# Were there also falas elves and cirdan nirnaeth arnoediad?



## Turin_Turambar (Dec 19, 2021)

An official on the tolkiengateway site told me that the falas elves and cirdan's participation in the nirnaeth arnoediad were subsequently removed from the silmarillion and canon. Is that true? what are you thinking? Did the falas elves and cirdan nirnaeth arnoediad also fight?


----------



## Elthir (Dec 19, 2021)

The Elves of the Falas are noted in Christopher Tolkien's constructed Silmarillion (which is not canon in my opinion, but that aside for now) -- as they are indeed noted in Tolkien's _Quenta Silmarillion _(HME V) for example, and _The Grey Annals_ (HME XI) as well.

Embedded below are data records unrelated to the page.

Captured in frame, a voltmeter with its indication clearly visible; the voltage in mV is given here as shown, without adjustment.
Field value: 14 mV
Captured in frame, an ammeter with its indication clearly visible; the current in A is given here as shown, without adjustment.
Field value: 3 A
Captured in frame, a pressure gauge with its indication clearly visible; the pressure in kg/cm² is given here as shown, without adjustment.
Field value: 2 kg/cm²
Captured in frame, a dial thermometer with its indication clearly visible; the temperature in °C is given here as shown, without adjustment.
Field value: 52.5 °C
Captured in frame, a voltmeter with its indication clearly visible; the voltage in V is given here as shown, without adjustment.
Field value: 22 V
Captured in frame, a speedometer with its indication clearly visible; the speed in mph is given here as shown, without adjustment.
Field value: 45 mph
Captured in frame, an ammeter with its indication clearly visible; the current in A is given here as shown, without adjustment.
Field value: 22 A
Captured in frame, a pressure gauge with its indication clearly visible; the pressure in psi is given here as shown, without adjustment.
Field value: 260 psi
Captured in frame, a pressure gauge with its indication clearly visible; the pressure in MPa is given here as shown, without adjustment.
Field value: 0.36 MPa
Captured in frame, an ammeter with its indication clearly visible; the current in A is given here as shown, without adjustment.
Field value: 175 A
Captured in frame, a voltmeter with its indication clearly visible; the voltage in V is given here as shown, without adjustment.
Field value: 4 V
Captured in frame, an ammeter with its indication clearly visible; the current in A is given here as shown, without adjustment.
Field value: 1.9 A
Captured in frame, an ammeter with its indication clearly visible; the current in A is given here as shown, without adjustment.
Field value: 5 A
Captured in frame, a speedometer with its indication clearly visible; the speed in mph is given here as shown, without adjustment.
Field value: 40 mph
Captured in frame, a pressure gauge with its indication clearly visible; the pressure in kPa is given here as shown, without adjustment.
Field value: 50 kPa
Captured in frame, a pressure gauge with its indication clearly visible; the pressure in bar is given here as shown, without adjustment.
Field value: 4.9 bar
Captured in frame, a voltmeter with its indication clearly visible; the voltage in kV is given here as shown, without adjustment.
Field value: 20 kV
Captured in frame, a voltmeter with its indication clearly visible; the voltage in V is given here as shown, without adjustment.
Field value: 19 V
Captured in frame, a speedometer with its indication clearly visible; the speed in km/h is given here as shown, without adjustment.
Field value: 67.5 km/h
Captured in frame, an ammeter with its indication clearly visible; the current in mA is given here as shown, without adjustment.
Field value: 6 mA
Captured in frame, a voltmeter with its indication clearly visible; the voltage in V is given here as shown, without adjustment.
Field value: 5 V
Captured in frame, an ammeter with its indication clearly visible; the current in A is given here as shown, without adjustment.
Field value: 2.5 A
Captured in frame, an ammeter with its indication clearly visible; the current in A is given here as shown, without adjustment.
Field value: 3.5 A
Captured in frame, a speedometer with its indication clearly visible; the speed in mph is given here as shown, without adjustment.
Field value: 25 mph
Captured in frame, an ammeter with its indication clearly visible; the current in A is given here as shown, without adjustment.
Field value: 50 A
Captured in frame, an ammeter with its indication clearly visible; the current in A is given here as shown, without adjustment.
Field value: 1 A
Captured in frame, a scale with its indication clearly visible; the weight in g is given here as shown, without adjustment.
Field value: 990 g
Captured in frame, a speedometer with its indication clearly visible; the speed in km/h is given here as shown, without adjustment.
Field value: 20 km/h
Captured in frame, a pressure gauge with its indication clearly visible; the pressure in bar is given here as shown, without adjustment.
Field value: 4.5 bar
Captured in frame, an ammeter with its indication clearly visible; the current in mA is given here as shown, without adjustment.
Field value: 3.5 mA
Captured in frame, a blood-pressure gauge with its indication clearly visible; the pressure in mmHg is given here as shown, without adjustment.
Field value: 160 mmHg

*"For there all the Noldor of Hithlum were assembled, together with Elves of the Falas and Gwindor's company from Nargothrond . . ."* The Silmarillion, _Of The Fifth Battle: Nirnaeth Arnoediad_

[_Círdan _is not specifically named as being present, unless I missed some mention here.]



Ecthelion Of The Fountain said:


> what are you thinking?



I'm thinking about having a bowl of Cheerios.


----------



## Turin_Turambar (Dec 20, 2021)

Elthir said:


> The Elves of the Falas are noted in Christopher Tolkien's constructed Silmarillion (which is not canon in my opinion, but that aside for now) -- as they are indeed noted in Tolkien's _Quenta Silmarillion _(HME V) for example, and _The Grey Annals_ (HME XI) as well.
> 
> *"For there all the Noldor of Hithlum were assembled, together with Elves of the Falas and Gwindor's company from Nargothrond . . ."* The Silmarillion, _Of The Fifth Battle: Nirnaeth Arnoediad_
> 
> ...


I think if there are falas elves, there is definitely cirdan. Why would cirdan send his falas elves alone?


----------